Records from a dataset:
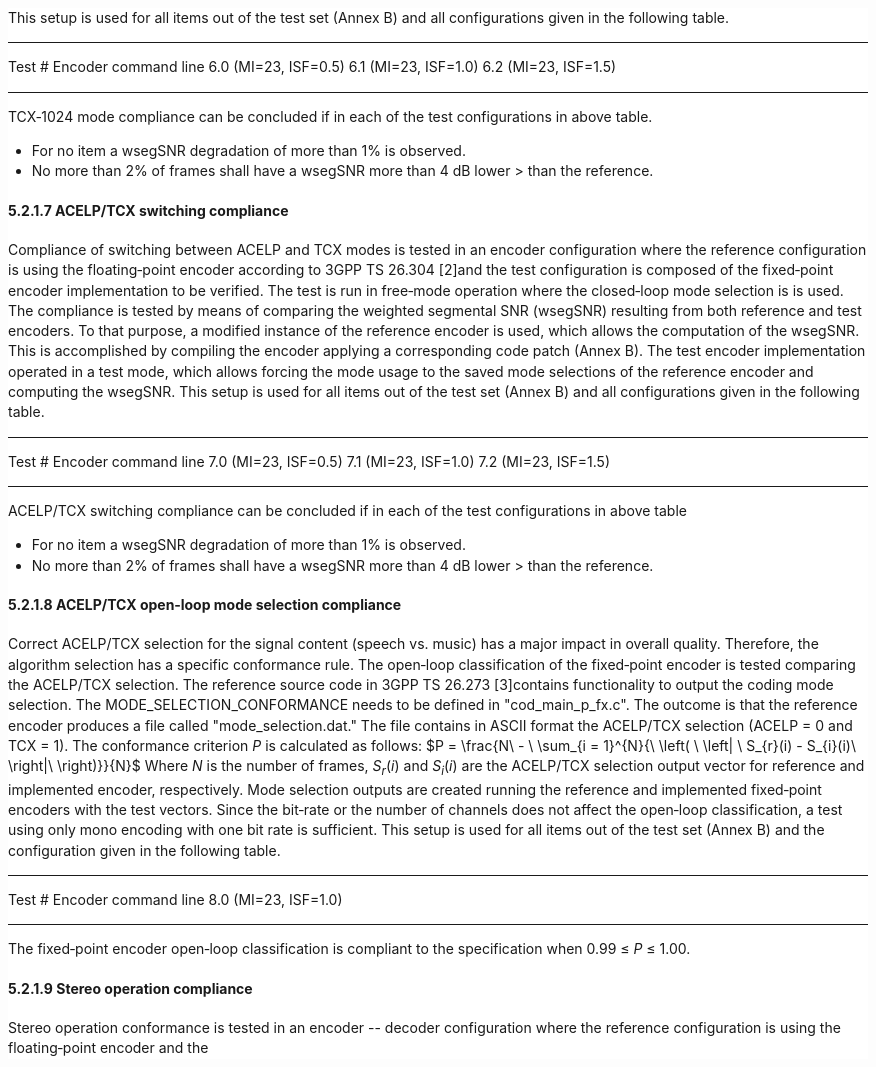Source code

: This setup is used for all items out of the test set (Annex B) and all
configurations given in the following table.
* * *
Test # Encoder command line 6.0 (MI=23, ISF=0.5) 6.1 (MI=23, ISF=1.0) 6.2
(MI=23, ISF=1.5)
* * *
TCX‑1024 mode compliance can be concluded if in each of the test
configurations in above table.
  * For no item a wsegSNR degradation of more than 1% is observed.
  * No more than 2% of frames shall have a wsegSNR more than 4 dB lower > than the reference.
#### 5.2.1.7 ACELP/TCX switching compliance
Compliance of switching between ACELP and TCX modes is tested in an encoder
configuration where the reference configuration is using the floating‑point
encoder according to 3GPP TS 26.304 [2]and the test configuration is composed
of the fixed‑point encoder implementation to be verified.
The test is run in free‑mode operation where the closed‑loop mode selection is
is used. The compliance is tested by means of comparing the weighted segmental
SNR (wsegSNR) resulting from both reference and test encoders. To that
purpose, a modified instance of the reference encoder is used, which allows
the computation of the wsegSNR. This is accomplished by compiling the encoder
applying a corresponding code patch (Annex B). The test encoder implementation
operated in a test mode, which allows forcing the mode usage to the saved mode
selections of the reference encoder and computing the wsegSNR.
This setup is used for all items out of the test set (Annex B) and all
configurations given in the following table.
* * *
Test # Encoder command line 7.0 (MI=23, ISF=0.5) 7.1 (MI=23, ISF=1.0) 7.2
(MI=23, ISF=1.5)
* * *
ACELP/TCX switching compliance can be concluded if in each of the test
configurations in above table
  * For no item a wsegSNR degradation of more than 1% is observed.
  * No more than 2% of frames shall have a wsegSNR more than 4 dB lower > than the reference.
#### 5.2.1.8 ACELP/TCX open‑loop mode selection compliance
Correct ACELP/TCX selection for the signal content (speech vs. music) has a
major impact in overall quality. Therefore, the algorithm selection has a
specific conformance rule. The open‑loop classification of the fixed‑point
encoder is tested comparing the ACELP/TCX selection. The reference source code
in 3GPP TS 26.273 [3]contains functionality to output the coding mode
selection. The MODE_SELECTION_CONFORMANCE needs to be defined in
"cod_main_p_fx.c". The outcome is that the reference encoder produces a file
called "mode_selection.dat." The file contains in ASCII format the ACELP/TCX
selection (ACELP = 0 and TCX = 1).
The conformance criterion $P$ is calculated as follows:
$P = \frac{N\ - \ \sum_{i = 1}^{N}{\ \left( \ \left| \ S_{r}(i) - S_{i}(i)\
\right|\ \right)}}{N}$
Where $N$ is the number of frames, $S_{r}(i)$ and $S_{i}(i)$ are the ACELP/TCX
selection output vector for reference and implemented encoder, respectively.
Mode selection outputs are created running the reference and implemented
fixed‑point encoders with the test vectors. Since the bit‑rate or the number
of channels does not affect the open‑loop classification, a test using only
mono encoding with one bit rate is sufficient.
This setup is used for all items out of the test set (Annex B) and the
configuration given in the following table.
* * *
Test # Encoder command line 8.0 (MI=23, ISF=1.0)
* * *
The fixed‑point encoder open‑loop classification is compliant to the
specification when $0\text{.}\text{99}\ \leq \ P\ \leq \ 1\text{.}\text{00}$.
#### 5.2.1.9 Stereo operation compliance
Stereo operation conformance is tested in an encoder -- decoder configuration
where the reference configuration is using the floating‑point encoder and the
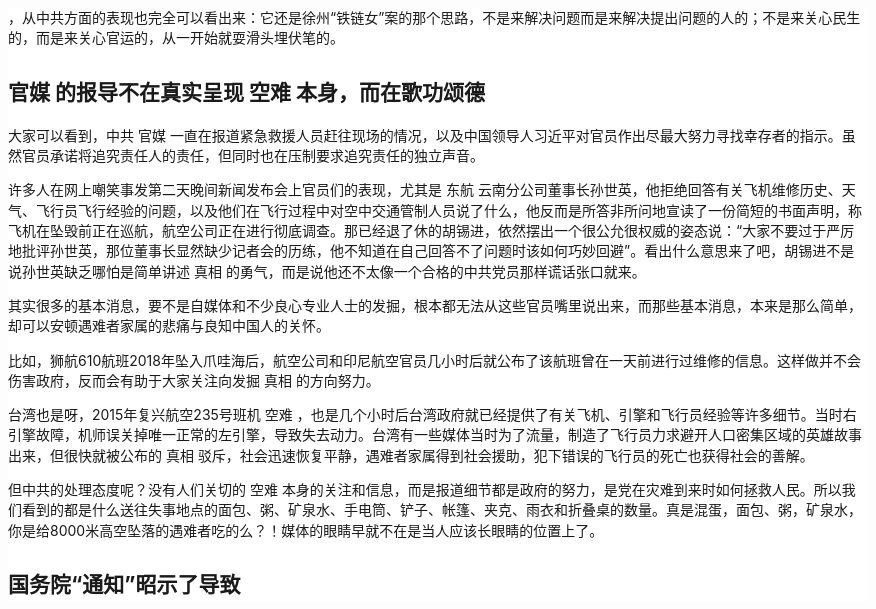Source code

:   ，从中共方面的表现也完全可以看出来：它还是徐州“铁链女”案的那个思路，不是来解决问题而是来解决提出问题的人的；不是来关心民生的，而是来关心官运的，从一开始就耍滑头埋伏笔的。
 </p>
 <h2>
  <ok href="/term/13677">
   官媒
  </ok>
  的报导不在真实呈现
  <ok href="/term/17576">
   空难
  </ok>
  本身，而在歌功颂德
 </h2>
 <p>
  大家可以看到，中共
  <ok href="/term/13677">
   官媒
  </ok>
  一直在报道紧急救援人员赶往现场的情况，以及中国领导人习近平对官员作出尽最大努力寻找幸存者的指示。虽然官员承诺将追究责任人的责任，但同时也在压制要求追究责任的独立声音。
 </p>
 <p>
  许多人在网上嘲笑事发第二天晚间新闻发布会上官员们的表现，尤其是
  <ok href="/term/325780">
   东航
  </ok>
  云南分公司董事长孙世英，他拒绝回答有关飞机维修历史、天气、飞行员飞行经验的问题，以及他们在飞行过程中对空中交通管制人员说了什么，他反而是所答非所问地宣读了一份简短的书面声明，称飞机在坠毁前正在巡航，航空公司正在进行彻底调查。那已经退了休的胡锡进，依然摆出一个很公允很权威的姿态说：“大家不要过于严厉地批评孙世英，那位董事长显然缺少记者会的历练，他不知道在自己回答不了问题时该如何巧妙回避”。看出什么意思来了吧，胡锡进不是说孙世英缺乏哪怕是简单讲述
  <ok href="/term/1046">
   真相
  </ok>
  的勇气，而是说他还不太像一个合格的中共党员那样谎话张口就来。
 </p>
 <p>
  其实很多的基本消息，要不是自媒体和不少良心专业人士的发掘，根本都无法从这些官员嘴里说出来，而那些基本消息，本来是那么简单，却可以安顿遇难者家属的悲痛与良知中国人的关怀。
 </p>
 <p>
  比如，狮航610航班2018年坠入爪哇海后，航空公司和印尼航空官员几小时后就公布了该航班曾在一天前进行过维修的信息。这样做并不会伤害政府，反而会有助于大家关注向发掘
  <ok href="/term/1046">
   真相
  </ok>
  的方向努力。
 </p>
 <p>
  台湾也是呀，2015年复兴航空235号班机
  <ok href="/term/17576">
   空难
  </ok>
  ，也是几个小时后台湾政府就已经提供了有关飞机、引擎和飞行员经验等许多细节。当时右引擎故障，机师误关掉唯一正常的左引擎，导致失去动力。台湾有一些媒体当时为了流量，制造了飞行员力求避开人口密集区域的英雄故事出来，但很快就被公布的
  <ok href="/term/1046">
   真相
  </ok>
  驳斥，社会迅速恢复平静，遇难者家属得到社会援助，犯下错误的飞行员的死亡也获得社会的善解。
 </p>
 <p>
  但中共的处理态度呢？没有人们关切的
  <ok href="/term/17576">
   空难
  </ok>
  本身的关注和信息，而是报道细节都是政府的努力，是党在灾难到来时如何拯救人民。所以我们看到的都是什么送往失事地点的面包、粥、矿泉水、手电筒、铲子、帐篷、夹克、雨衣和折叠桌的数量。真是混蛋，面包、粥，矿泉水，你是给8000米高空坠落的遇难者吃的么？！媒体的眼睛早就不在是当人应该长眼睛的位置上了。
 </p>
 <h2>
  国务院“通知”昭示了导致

WHAT IS REQUIRED: Which lines of the items above contain the word "operation"? Pick out each one and copy it in full; case counts.

RESPONSE:
The test is run in free‑mode operation where the closed‑loop mode selection is
#### 5.2.1.9 Stereo operation compliance
Stereo operation conformance is tested in an encoder -- decoder configuration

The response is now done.